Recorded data
......

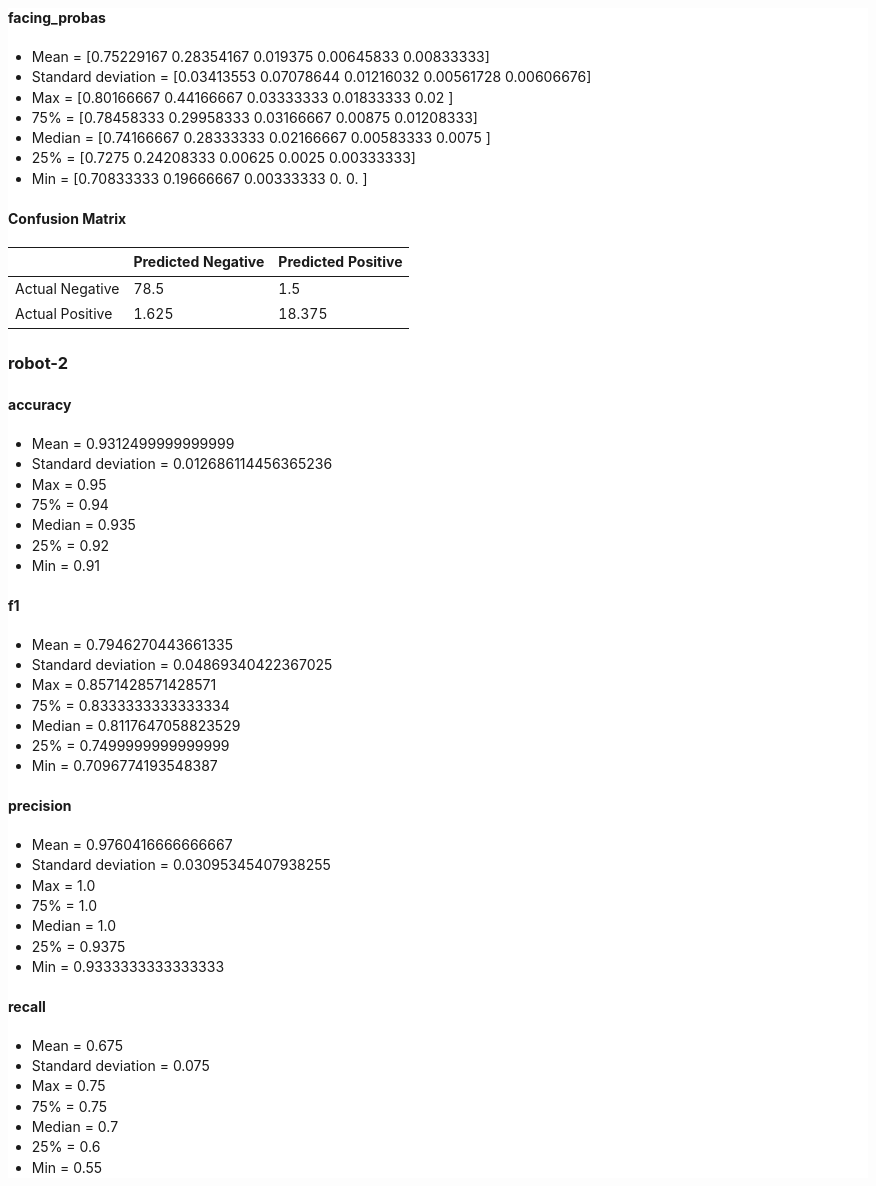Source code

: #### facing_probas
- Mean = [0.75229167 0.28354167 0.019375   0.00645833 0.00833333]
- Standard deviation = [0.03413553 0.07078644 0.01216032 0.00561728 0.00606676]
- Max = [0.80166667 0.44166667 0.03333333 0.01833333 0.02      ]
- 75% = [0.78458333 0.29958333 0.03166667 0.00875    0.01208333]
- Median = [0.74166667 0.28333333 0.02166667 0.00583333 0.0075    ]
- 25% = [0.7275     0.24208333 0.00625    0.0025     0.00333333]
- Min = [0.70833333 0.19666667 0.00333333 0.         0.        ]

#### Confusion Matrix
|  | Predicted Negative | Predicted Positive |
| --- | --- | --- |
| Actual Negative | 78.5 | 1.5 |
| Actual Positive | 1.625 | 18.375 |

### robot-2
#### accuracy
- Mean = 0.9312499999999999
- Standard deviation = 0.012686114456365236
- Max = 0.95
- 75% = 0.94
- Median = 0.935
- 25% = 0.92
- Min = 0.91

#### f1
- Mean = 0.7946270443661335
- Standard deviation = 0.04869340422367025
- Max = 0.8571428571428571
- 75% = 0.8333333333333334
- Median = 0.8117647058823529
- 25% = 0.7499999999999999
- Min = 0.7096774193548387

#### precision
- Mean = 0.9760416666666667
- Standard deviation = 0.03095345407938255
- Max = 1.0
- 75% = 1.0
- Median = 1.0
- 25% = 0.9375
- Min = 0.9333333333333333

#### recall
- Mean = 0.675
- Standard deviation = 0.075
- Max = 0.75
- 75% = 0.75
- Median = 0.7
- 25% = 0.6
- Min = 0.55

......

§ DIRECTIVE: Your answer should consist only of the lines from the one with "- Mean = 0.9312499999999999" through the end of the data above, reproduced exactly.

§ RESPONSE TO THE TASK:
- Mean = 0.9312499999999999
- Standard deviation = 0.012686114456365236
- Max = 0.95
- 75% = 0.94
- Median = 0.935
- 25% = 0.92
- Min = 0.91

#### f1
- Mean = 0.7946270443661335
- Standard deviation = 0.04869340422367025
- Max = 0.8571428571428571
- 75% = 0.8333333333333334
- Median = 0.8117647058823529
- 25% = 0.7499999999999999
- Min = 0.7096774193548387

#### precision
- Mean = 0.9760416666666667
- Standard deviation = 0.03095345407938255
- Max = 1.0
- 75% = 1.0
- Median = 1.0
- 25% = 0.9375
- Min = 0.9333333333333333

#### recall
- Mean = 0.675
- Standard deviation = 0.075
- Max = 0.75
- 75% = 0.75
- Median = 0.7
- 25% = 0.6
- Min = 0.55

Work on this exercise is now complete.